─── Document passage

K.S.A. 8-1708(a) requires that "[e]very motor vehicle . . . shall be equipped with two (2) or more stop lamps meeting the requirements of subsection (a) of K.S.A. 8-1721." K.S.A. 8-1721 requires every vehicle to be "equipped with a stop lamp or lamps on the rear of the vehicle . . . which shall be actuated upon application of the service or foot brake" and sets forth the colors of the "lamp or lamps" and the distance from which they must be visible. The city ordinance that formed the basis for Wilson's stop of Martin contains provisions identical to K.S.A. 8-1708 and K.S.A. 8-1721.
Before the stop, Wilson observed that only two of the three brake lights on the rear of Martin's vehicle were operating properly. Believing the ordinance required all three to be functioning, Wilson pulled Martin over. We agree with Martin that Wilson misunderstood and misapplied the ordinance. Two functioning rear brake "lamps" were sufficient under the law.
The reasonableness of an officer's suspicion is based on the totality of circumstances and is viewed from the perspective of those versed in law enforcement. See Toothman, 267 Kan. at 418 (citing State v. DeMarco, 263 Kan. 727, 734-35, 952 P.2d 1276 , citing State v. Toney, 253 Kan. 651, 656, 862 P.2d 350 ). In light of common sense and ordinary human experience, "reasonable suspicion represents a 'minimum level of objective justification.'" Toothman, 267 Kan. at 418 (quoting United States v. Mendez, 118 F.3d 1426, 1431 [10th Cir. 1997], citing United States v. Sokolow, 490 U.S. 1, 7, 104 L. Ed. 2d 1, 109 S. Ct. 1581 ).
We have not previously decided whether an officer's mistake of law alone may invalidate a traffic stop. Decisions from various panels of our Court of Appeals appear to be inconsistent on this point. Compare State v. Ross, 37 Kan. App. 2d 126, 131, 149 P.3d 876 (2007) (officer lacked reasonable suspicion when defendant crossed fog line; failure to maintain single lane not necessarily violation of statute); State v. Kotas, 35 Kan. App. 2d 769, 777, 134 P.3d 677 (2006) (officer's observation of vehicle crossing solid double yellow lines while making U-turn on bridge in advance of DUI checkpoint provided objective, articulable factual basis for reasonable suspicion, even though no statute did, in fact, prohibit driver's actions); State v. Knight, 33 Kan. App. 2d 325, 326, 104 P.3d 403 (2004) (defendant's failure to signal when pulling out of private parking lot onto a public street not in violation of ordinance; conviction reversed for lack of reasonable suspicion to support stop); and City of Manhattan v. Larson, 26 Kan. App. 2d 851, 853, 994 P.2d 1087 (2000) (officer's stop of defendant's truck for expired tag, despite statutory grace period for renewal, valid under reasonable suspicion standard).

──────

▸ Directive
From the brake-light stop passage above, pull out, word for word, the part that opens with the words containing "K.S.A. 8-1708(a) requires" and closes with "and K.S.A. 8-1721.".

─── Data segment

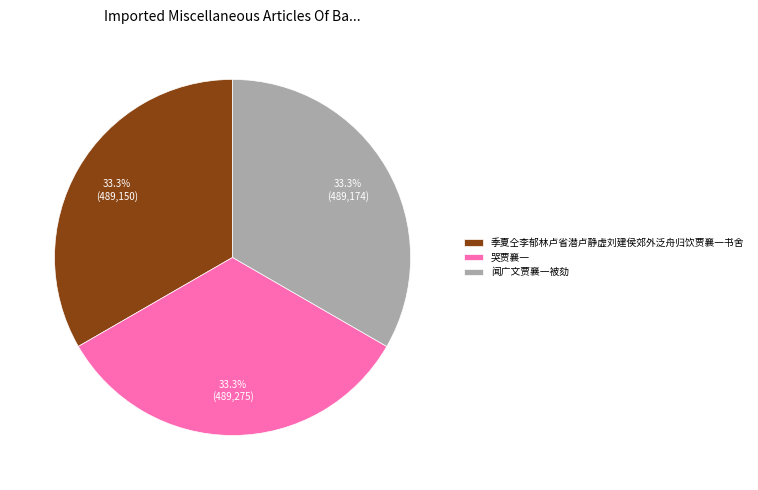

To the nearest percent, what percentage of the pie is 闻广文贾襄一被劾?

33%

──────

▸ Output of the task
K.S.A. 8-1708(a) requires that "[e]very motor vehicle . . . shall be equipped with two (2) or more stop lamps meeting the requirements of subsection (a) of K.S.A. 8-1721." K.S.A. 8-1721 requires every vehicle to be "equipped with a stop lamp or lamps on the rear of the vehicle . . . which shall be actuated upon application of the service or foot brake" and sets forth the colors of the "lamp or lamps" and the distance from which they must be visible. The city ordinance that formed the basis for Wilson's stop of Martin contains provisions identical to K.S.A. 8-1708 and K.S.A. 8-1721.